Report every line below that carries the word "Description".
[Extracted data]
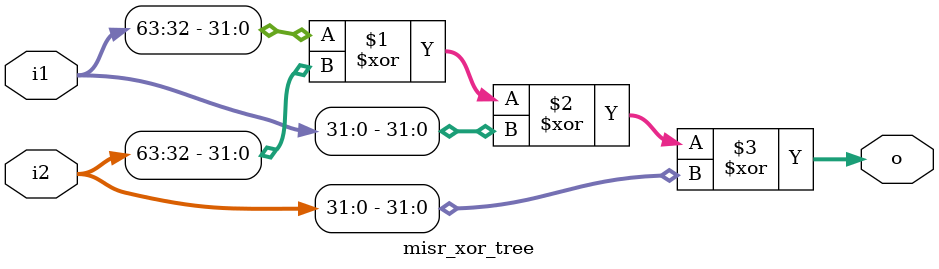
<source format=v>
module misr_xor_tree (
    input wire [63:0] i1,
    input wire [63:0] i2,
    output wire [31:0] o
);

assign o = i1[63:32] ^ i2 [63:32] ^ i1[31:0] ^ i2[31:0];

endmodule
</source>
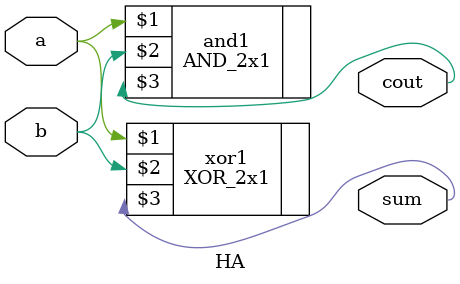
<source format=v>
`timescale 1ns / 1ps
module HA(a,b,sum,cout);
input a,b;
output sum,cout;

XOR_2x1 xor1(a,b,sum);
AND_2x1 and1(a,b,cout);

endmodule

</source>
[/Extracted data]
[Extracted data]
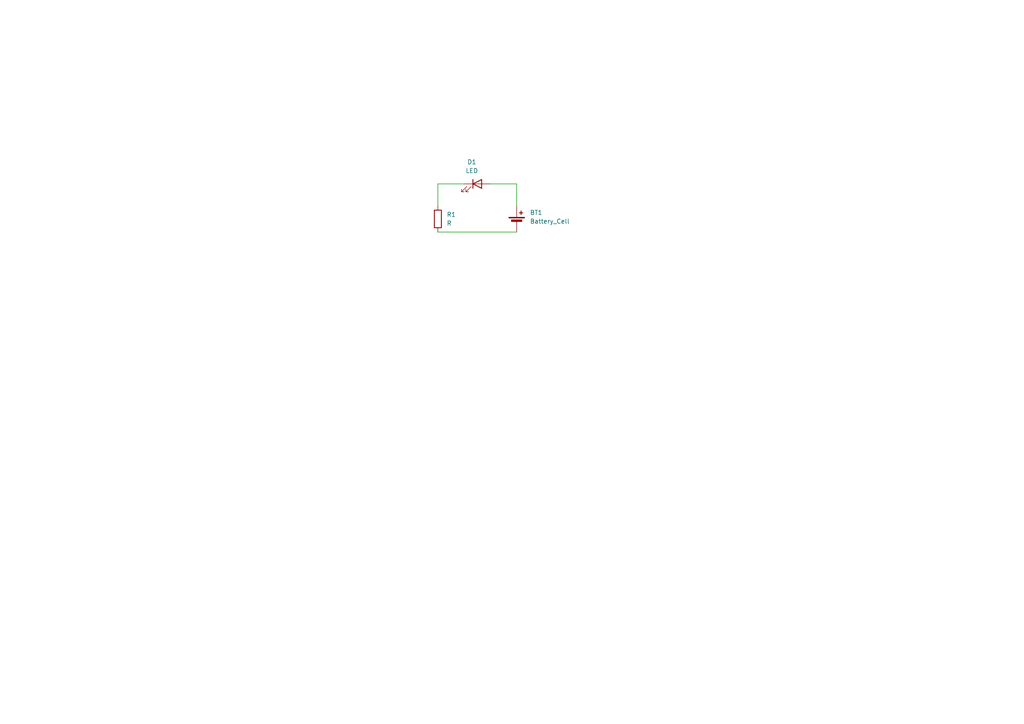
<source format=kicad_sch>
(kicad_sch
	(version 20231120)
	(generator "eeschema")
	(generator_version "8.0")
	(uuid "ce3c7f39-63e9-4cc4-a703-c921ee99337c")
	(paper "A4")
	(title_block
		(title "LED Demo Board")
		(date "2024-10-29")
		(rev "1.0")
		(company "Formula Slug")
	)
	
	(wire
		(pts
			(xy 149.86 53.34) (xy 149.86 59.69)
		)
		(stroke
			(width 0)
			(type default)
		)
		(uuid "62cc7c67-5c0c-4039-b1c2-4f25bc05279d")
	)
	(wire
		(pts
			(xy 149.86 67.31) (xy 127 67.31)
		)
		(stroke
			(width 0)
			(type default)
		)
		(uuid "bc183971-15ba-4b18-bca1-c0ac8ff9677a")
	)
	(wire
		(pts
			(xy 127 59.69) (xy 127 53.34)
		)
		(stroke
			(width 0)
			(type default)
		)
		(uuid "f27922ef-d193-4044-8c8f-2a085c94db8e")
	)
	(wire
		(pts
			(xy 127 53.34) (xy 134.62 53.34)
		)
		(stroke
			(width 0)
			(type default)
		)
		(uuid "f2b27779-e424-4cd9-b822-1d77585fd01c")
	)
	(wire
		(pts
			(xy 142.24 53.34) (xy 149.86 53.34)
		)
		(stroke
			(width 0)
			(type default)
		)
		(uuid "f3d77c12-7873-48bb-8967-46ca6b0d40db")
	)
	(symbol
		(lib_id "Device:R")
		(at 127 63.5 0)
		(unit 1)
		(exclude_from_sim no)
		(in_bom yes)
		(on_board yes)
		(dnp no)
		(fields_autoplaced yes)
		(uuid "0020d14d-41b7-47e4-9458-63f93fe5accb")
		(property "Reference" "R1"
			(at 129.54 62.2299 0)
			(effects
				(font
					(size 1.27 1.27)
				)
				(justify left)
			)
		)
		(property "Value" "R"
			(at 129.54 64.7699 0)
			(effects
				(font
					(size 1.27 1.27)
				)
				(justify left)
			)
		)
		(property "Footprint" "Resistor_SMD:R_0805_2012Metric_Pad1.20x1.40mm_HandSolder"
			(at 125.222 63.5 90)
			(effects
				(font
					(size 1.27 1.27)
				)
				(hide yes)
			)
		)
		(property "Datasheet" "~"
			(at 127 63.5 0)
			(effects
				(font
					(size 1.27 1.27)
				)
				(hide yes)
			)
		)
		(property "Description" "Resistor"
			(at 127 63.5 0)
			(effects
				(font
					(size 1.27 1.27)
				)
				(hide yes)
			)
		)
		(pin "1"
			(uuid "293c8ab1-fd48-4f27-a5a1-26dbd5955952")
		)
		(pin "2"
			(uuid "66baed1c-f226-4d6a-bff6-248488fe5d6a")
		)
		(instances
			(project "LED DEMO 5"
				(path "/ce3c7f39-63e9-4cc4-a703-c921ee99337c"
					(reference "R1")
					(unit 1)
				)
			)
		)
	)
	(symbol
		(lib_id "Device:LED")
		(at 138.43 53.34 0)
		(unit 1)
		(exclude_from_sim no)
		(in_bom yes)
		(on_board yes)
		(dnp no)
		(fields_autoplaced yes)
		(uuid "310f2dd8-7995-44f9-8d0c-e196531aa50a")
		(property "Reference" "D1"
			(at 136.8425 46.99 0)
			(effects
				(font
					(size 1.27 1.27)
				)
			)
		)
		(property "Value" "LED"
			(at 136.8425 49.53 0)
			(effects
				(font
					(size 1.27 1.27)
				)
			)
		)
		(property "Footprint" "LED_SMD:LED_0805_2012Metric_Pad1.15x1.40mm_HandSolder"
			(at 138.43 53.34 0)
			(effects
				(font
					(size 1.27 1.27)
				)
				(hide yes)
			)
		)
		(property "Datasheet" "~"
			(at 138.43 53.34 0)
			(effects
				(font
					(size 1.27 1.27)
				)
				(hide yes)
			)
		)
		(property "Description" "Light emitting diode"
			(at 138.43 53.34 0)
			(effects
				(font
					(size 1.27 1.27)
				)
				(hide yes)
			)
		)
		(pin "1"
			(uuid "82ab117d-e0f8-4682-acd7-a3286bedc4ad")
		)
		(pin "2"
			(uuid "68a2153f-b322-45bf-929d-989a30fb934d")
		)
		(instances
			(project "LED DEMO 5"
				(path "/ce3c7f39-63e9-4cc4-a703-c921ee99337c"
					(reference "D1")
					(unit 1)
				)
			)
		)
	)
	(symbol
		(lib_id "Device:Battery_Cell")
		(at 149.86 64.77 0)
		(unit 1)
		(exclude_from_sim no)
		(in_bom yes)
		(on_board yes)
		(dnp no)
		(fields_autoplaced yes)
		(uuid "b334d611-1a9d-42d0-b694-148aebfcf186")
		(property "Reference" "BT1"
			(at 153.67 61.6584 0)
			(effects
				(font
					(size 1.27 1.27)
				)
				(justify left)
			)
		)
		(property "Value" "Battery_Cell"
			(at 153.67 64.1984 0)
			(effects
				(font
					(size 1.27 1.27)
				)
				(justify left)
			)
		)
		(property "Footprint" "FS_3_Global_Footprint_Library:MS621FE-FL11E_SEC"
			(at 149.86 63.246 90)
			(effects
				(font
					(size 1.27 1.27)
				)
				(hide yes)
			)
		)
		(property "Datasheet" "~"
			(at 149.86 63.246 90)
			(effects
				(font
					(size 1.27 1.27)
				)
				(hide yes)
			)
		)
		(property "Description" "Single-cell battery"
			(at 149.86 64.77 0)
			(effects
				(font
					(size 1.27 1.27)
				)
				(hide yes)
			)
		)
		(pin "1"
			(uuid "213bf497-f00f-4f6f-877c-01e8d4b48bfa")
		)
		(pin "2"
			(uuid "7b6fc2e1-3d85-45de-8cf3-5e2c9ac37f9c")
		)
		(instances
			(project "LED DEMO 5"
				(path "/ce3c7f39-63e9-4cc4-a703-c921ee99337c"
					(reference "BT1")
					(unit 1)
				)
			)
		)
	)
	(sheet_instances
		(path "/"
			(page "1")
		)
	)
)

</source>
[/Extracted data]
Completed exercise
		(property "Description" "Resistor"
		(property "Description" "Light emitting diode"
		(property "Description" "Single-cell battery"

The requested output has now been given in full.